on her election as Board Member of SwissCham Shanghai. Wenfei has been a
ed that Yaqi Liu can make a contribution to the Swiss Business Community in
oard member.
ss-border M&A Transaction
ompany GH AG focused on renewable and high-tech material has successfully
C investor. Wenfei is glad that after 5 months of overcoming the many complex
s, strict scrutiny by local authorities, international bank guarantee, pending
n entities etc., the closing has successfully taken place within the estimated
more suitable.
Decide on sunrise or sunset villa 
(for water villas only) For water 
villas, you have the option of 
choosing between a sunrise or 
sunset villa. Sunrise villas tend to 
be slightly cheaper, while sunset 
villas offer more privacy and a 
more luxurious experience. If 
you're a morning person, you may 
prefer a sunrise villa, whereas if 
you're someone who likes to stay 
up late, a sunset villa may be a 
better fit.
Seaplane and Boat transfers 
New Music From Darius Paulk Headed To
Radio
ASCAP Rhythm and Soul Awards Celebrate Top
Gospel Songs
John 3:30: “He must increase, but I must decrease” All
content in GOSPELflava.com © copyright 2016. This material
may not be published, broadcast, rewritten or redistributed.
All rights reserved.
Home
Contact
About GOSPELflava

+-------+

◆ DO ZROBIENIA
Wpisz każdą linijkę tekstu z powyższych danych do tabeli Markdown o kolumnach „Nr” i „Treść”. W pierwszej kolumnie podaj kolejny numer, w drugiej samą linijkę, a puste linijki pomiń.

◆ WYNIK ĆWICZENIA
| Nr | Treść |
|---|---|
| 1 | on her election as Board Member of SwissCham Shanghai. Wenfei has been a |
| 2 | ed that Yaqi Liu can make a contribution to the Swiss Business Community in |
| 3 | oard member. |
| 4 | ss-border M&A Transaction |
| 5 | ompany GH AG focused on renewable and high-tech material has successfully |
| 6 | C investor. Wenfei is glad that after 5 months of overcoming the many complex |
| 7 | s, strict scrutiny by local authorities, international bank guarantee, pending |
| 8 | n entities etc., the closing has successfully taken place within the estimated |
| 9 | more suitable. |
| 10 | Decide on sunrise or sunset villa  |
| 11 | (for water villas only) For water  |
| 12 | villas, you have the option of  |
| 13 | choosing between a sunrise or  |
| 14 | sunset villa. Sunrise villas tend to  |
| 15 | be slightly cheaper, while sunset  |
| 16 | villas offer more privacy and a  |
| 17 | more luxurious experience. If  |
| 18 | you're a morning person, you may  |
| 19 | prefer a sunrise villa, whereas if  |
| 20 | you're someone who likes to stay  |
| 21 | up late, a sunset villa may be a  |
| 22 | better fit. |
| 23 | Seaplane and Boat transfers  |
| 24 | New Music From Darius Paulk Headed To |
| 25 | Radio |
| 26 | ASCAP Rhythm and Soul Awards Celebrate Top |
| 27 | Gospel Songs |
| 28 | John 3:30: “He must increase, but I must decrease” All |
| 29 | content in GOSPELflava.com © copyright 2016. This material |
| 30 | may not be published, broadcast, rewritten or redistributed. |
| 31 | All rights reserved. |
| 32 | Home |
| 33 | Contact |
| 34 | About GOSPELflava |